Model Drop

Claude Opus 4.8

May 28, 2026

Anthropic dropped Claude Opus 4.8 an hour ago, and on paper it’s the kind of release that’s easy to shrug at. Benchmarks tick up. Price stays flat ($5 per million input tokens, $25 per million out, same as 4.7). Anthropic’s own post calls it “a modest but tangible improvement on its predecessor,” which is refreshingly honest. Nobody’s claiming this thing cures cancer.

But: Opus 4.8 is roughly four times less likely than 4.7 to let a flaw in its own code pass without flagging it, and for those familiar with Claude that’s the massive upgrade.

Model: Claude Opus 4.8 (claude-opus-4-8 on the Claude API). Effort levels: high (default), xhigh (extra), and max. Adaptive thinking is the only thinking mode.

Model type: Text + vision input, text output. Same multimodal input stack as Opus 4.7. No native image, audio, or video output.

Ship date: May 28, 2026

Maker: Anthropic

Pricing: $5 / $25 per million input / output tokens, flat from Opus 4.7. Fast mode (research preview on the API) runs up to 2.5x output tokens per second at $10 / $50 per million, which Anthropic says is roughly three times cheaper than fast inference on previous models.

Available on: claude.ai, Claude Code (Team, Enterprise, and Max plans for the dynamic-workflows preview), Cowork, the Claude API, Amazon Bedrock, Google Vertex AI, and Microsoft Foundry (200k context there). GitHub Copilot added it the same morning for Pro+, Business, and Enterprise (15x premium multiplier until usage-based billing lands June 1), and Cursor shipped it in the model picker at launch.

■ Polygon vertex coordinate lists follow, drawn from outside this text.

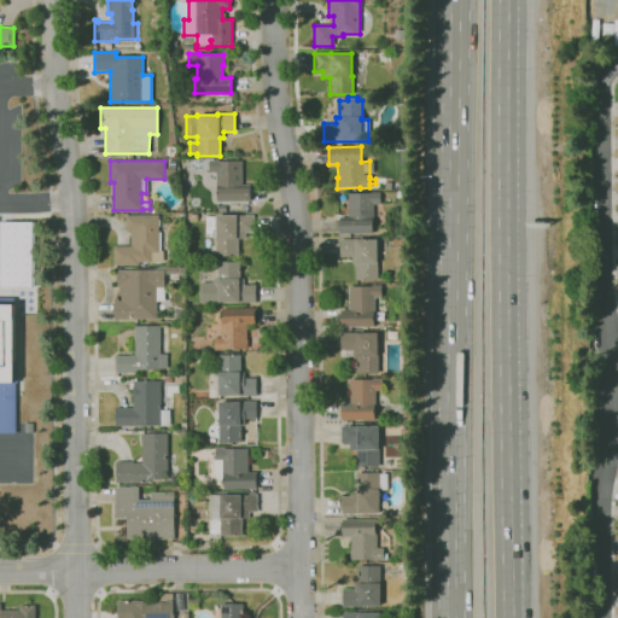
[(251,202),(217,202),(217,186),(215,186),(215,173),(209,173),(209,161),(242,161),(242,185),(251,185),(251,202)]
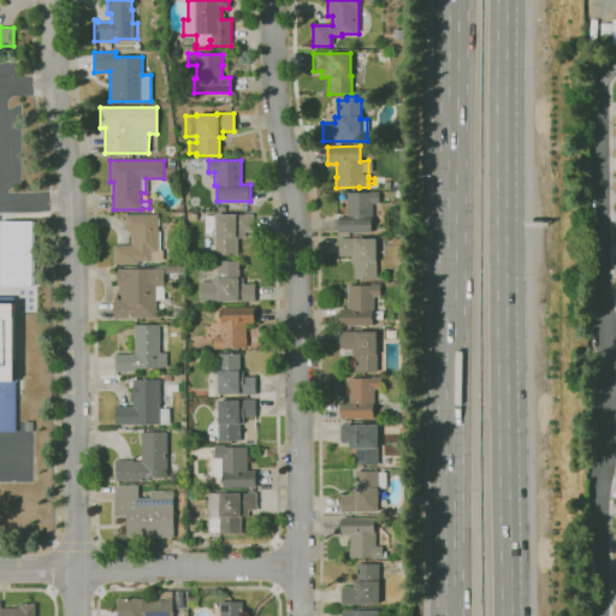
[(371,232),(338,234),(338,217),(347,217),(347,194),(368,193),(368,191),(378,191),(378,203),(372,203),(372,219),(371,219),(371,232)]
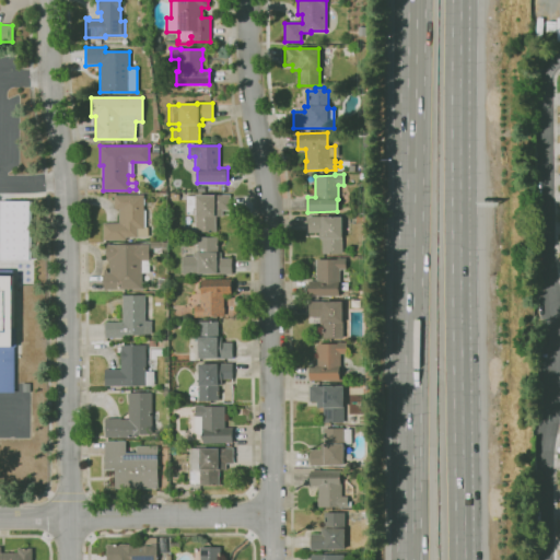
[(103,241),(103,223),(118,223),(118,209),(113,209),(113,195),(143,195),(143,199),(144,199),(144,206),(143,206),(143,210),(146,210),(146,228),(148,228),(148,237),(137,237),(126,237),(126,241),(103,241)]
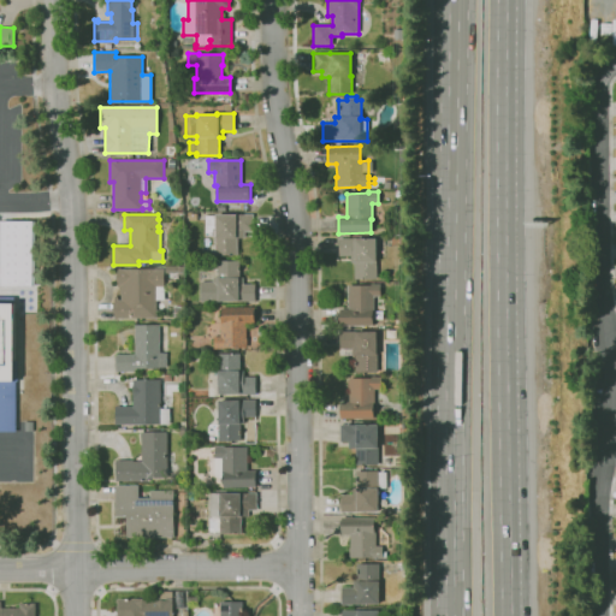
[(214,255),(214,236),(206,236),(205,215),(214,215),(214,214),(253,214),(253,231),(244,231),(244,237),(237,237),(237,255),(214,255)]
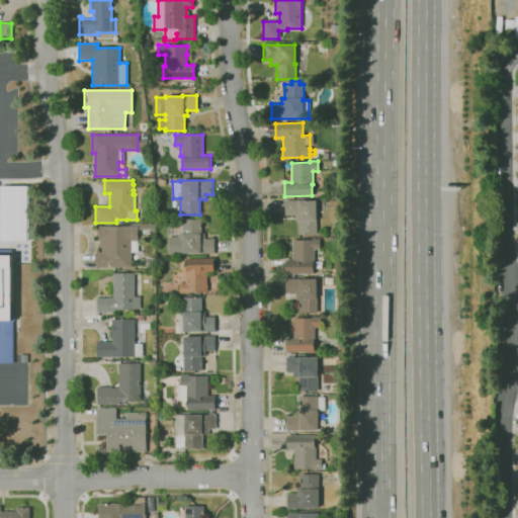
[(27,185),(0,185),(0,212),(0,240),(26,241),(27,185)]
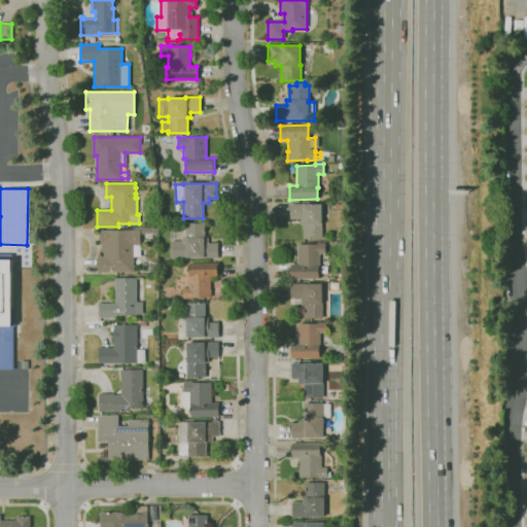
[(303,240),(303,224),(299,224),(299,219),(289,219),(289,204),(303,204),(303,205),(320,204),(321,223),(321,239),(303,240)]
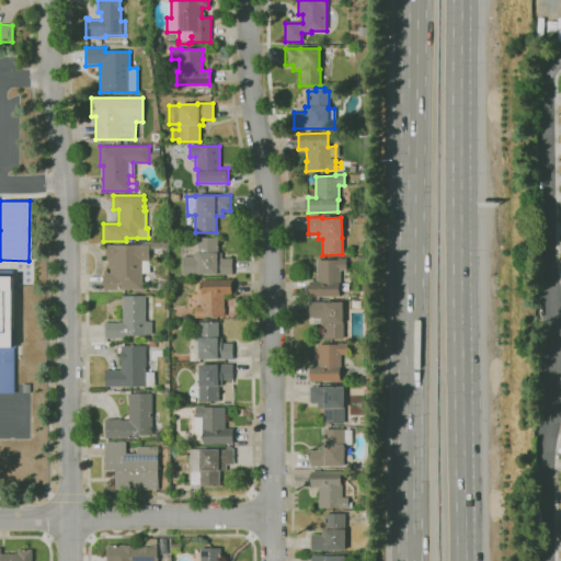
[(169,244),(168,237),(176,236),(176,243),(169,244)]
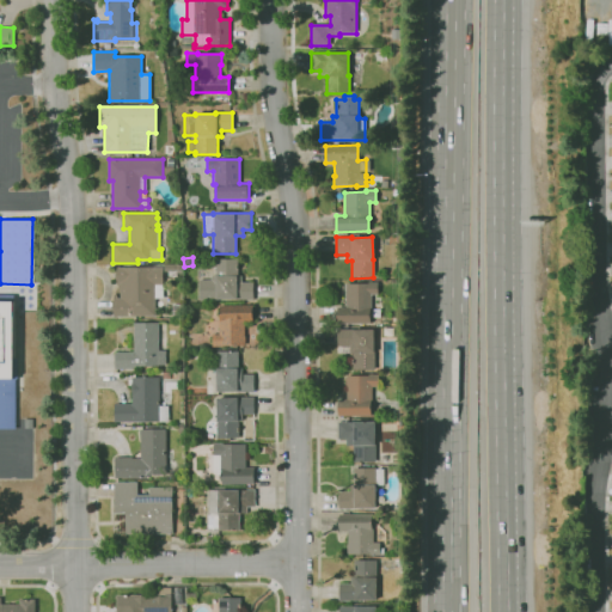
[(254,300),(236,300),(199,300),(199,280),(210,280),(210,275),(215,275),(215,258),(238,258),(238,275),(242,275),(242,282),(254,282),(254,300)]
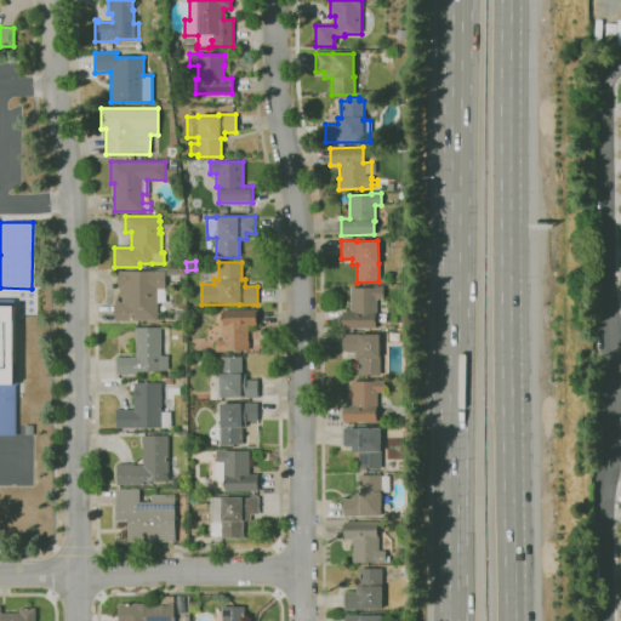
[(157,322),(115,322),(115,298),(118,298),(118,302),(121,302),(121,290),(118,290),(118,271),(165,271),(165,302),(157,302),(157,322)]
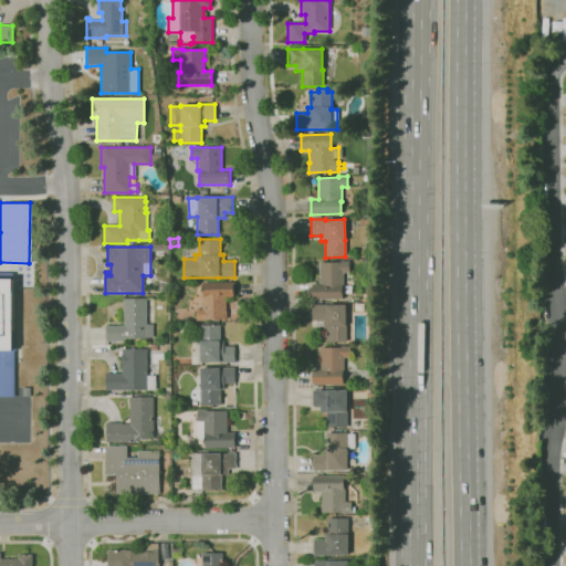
[(312,300),(312,284),(320,283),(318,262),(349,261),(349,272),(342,272),(343,300),(312,300)]
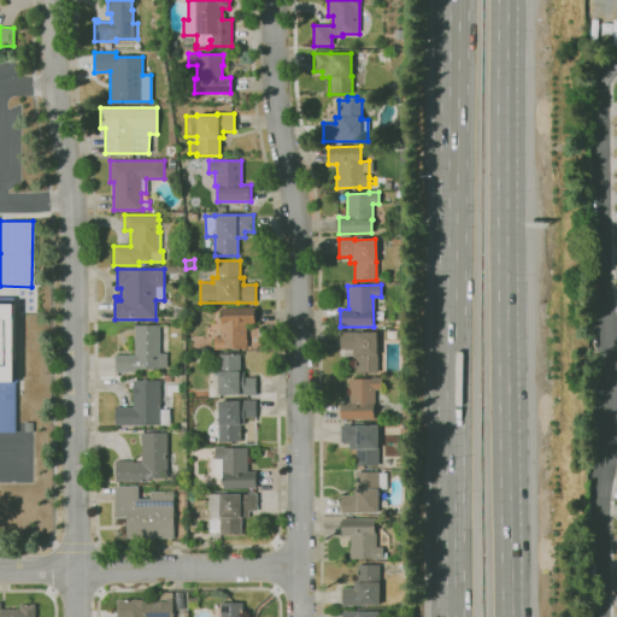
[(17,433),(0,432),(0,297),(13,297),(15,381),(17,381),(17,433)]
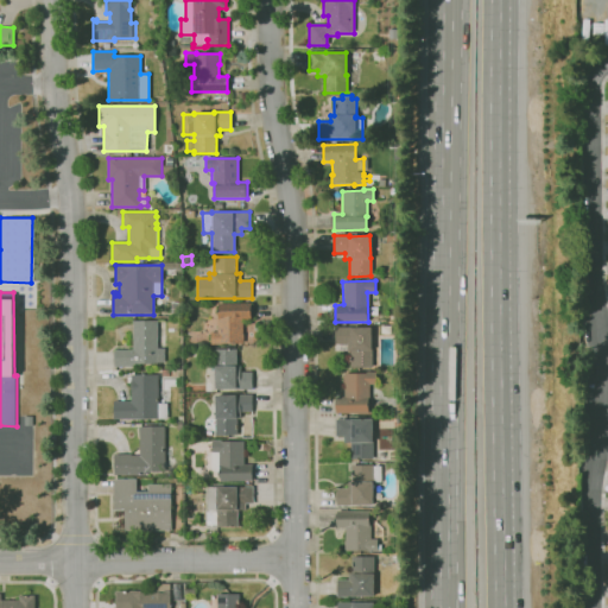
[(171,316),(171,315),(170,302),(183,302),(183,316),(171,316)]
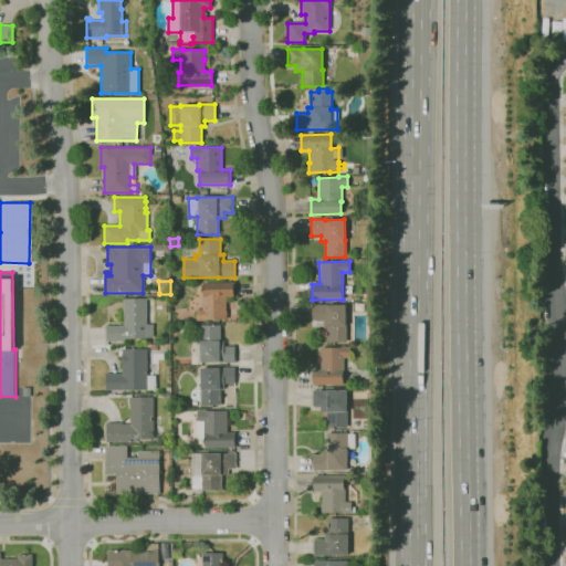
[(205,321),(197,321),(197,310),(202,310),(202,296),(205,296),(203,282),(234,282),(234,297),(227,297),(227,318),(205,318),(205,321)]
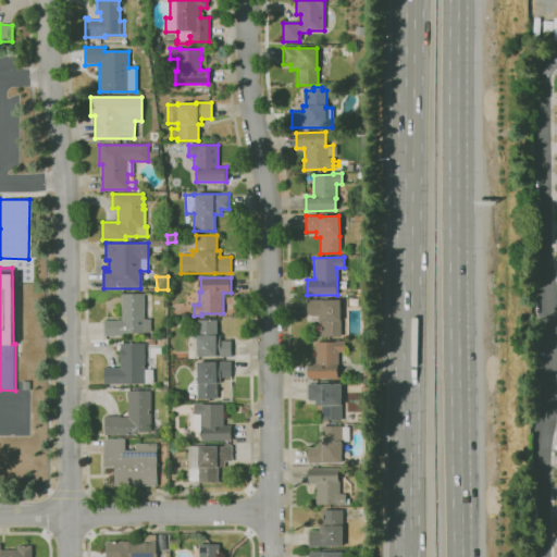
[(104,336),(104,321),(122,321),(121,294),(144,294),(144,319),(150,319),(150,333),(122,333),(122,336),(104,336)]
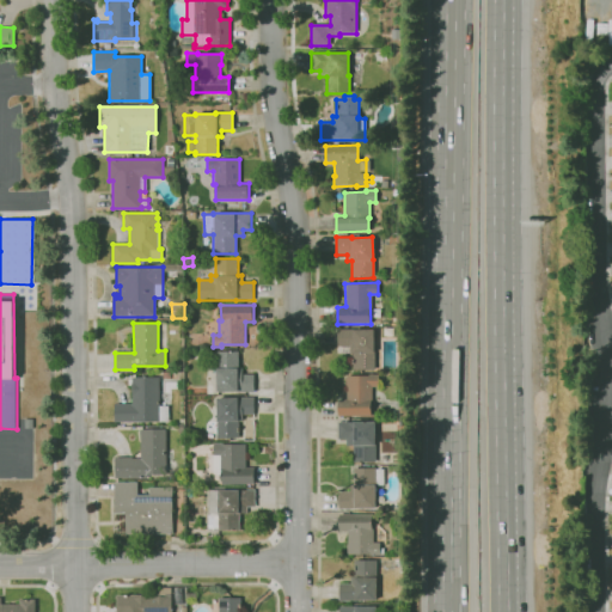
[(374,371),(353,369),(353,354),(348,354),(348,347),(336,347),(337,329),(374,329),(374,371)]
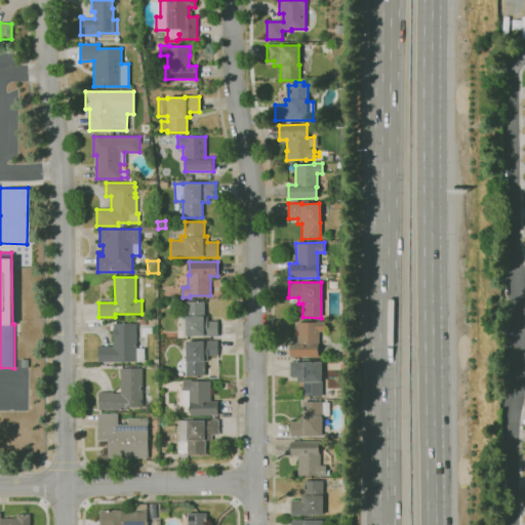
[(186,336),(186,317),(186,301),(205,301),(205,316),(207,316),(207,321),(217,321),(217,336),(186,336)]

Headline benchmarks: SWE-Bench Pro at 69.2% (Opus 4.7: 64.3%, GPT-5.5: 58.6%, Gemini 3.1 Pro: 54.2%), the agentic-coding lead. OSWorld-Verified computer use at 83.4% (Opus 4.7: 82.8%, GPT-5.5: 78.7%). GDPval-AA knowledge work at 1890 Elo (GPT-5.5: 1769, Opus 4.7: 1753). Online-Mind2Web web agents at 84%, what Anthropic calls a meaningful jump over both Opus 4.7 and GPT-5.5. Where it trails: Terminal-Bench 2.1 at 74.6%, behind GPT-5.5’s 78.2% (still well ahead of Opus 4.7’s 66.1%). Humanity’s Last Exam at 49.8% without tools, 57.9% with.

Other info: 1M token context window by default on the API, Bedrock, and Vertex (200k on Microsoft Foundry), 128k max output. Adaptive thinking only, no extended-thinking budgets. Trained to flag uncertainty in its own work and roughly four times less likely than 4.7 to let a flaw in code it wrote pass without comment. Alignment assessment hits new highs on prosocial traits with misaligned-behavior rates close to Claude Mythos Preview, Anthropic’s best-aligned model. Full system card published with pre-deployment safety testing (Anthropic has deployed every Opus 4.x model under its ASL-3 standard).

More details: Introducing Claude Opus 4.8 (Anthropic)

Thanks for reading Handy AI! This post is public so feel free to share it.

What shipped

Anthropic released Claude Opus 4.8 on Thursday morning and, in a move that’s almost disorienting from a model lab, undersold it. The post calls it “a modest but tangible improvement on its predecessor.” Price holds flat at $5 / $25 per million tokens, the architecture and tool surface carry over from 4.7, and the benchmark gains are real but incremental. The story Anthropic actually leans on is behavioral: Opus 4.8 is trained to flag uncertainty about its own work, push back on plans that don’t hold up, and stop claiming progress it can’t support. The headline number is that it’s around four times less likely than 4.7 to let a flaw in code it produced slip by unremarked. Ben Sherry at Inc. ran with the framing the launch was built to earn, calling it Anthropic’s “most honest” model yet.

What’s new

Opus 4.8 reads as a post-training and behavior upgrade on the 4.7 base rather than a new model from scratch, so the benchmark deltas are narrow. What changed is how it behaves under load and what you can do with it, and five things stand out.

It tells you when it’s not sure. Anthropic trained 4.8 to surface uncertainty about its own output instead of papering over it, and it’s roughly four times less likely than 4.7 to let a flaw in code it wrote pass without flagging it. The same training shows up in the alignment numbers, where misaligned behavior lands near Mythos Preview (Anthropic’s “best-behaved “ model).
Effort is a dial you control. Effort defaults to high on every surface, including Claude Code, with xhigh and max available for hard problems and long async runs. Anthropic says high spends about the same tokens as 4.7’s default on coding tasks while scoring better, with adaptive thinking deciding per turn whether to reason at all.